How do I know this? Back when I was in graduate school, one of my jobs was to work on team requests to use the telescope.  At no point did anybody’s personal life come into play. It just wasn’t relevant to the SCIENCE being done.  If anybody was a recovering drug addict — an irrelevant personal problem and we didn’t ask a scientist wanting time “Hey did you used to use drugs?” as a prerequisite to be answered before we could talk science — we didn’t know it.   Nor did we care who they were sleeping with. Or what church they went to.  In a team situation, we were focused on the science to be done. That’s what we were paid to do —  not sniff into people’s personal lives.  I also know about how it works because (with co-author Jack Brandt) I wrote a book about HST science and how it gets done. That means I asked questions about how it gets done — something Mr. Justice Scalia (or his minions) could also have done.

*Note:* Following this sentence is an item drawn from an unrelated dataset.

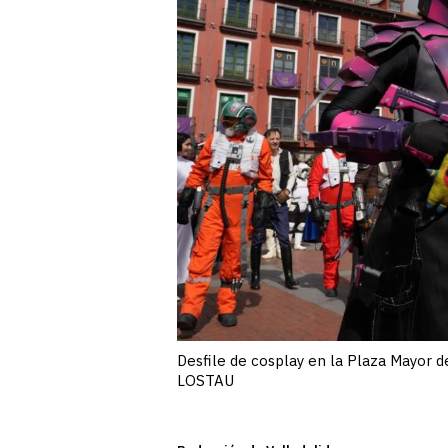
Desfile de cosplay en la Plaza Mayor de
LOSTAU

So, if you’re had the same idea Mr. Justice Scalia did and think that anybody can just walk up and use the HST, I hope I’ve shown you that it doesn’t work that way.  Teams of human beings work together to program HST and bring back the amazing data and images each day.  I’m glad it works this way: I just wish Mr. Justice Scalia had bothered to ask before employing the witlessness of sarcasm in his concurring opinion.  It leaves me questioning his “fine legal mind” even more. If he doesn’t bother to get THIS right, what else isn’t he getting right?  And I’d ask that question of anybody of any political persuasion who showed so little regard for getting the facts straight about how science works. Double that for anybody in a science job who did NO research and made witless comments based on what they “thought” it might be. Science has no place for such ignorance. I used to think law didn’t either… but now I wonder.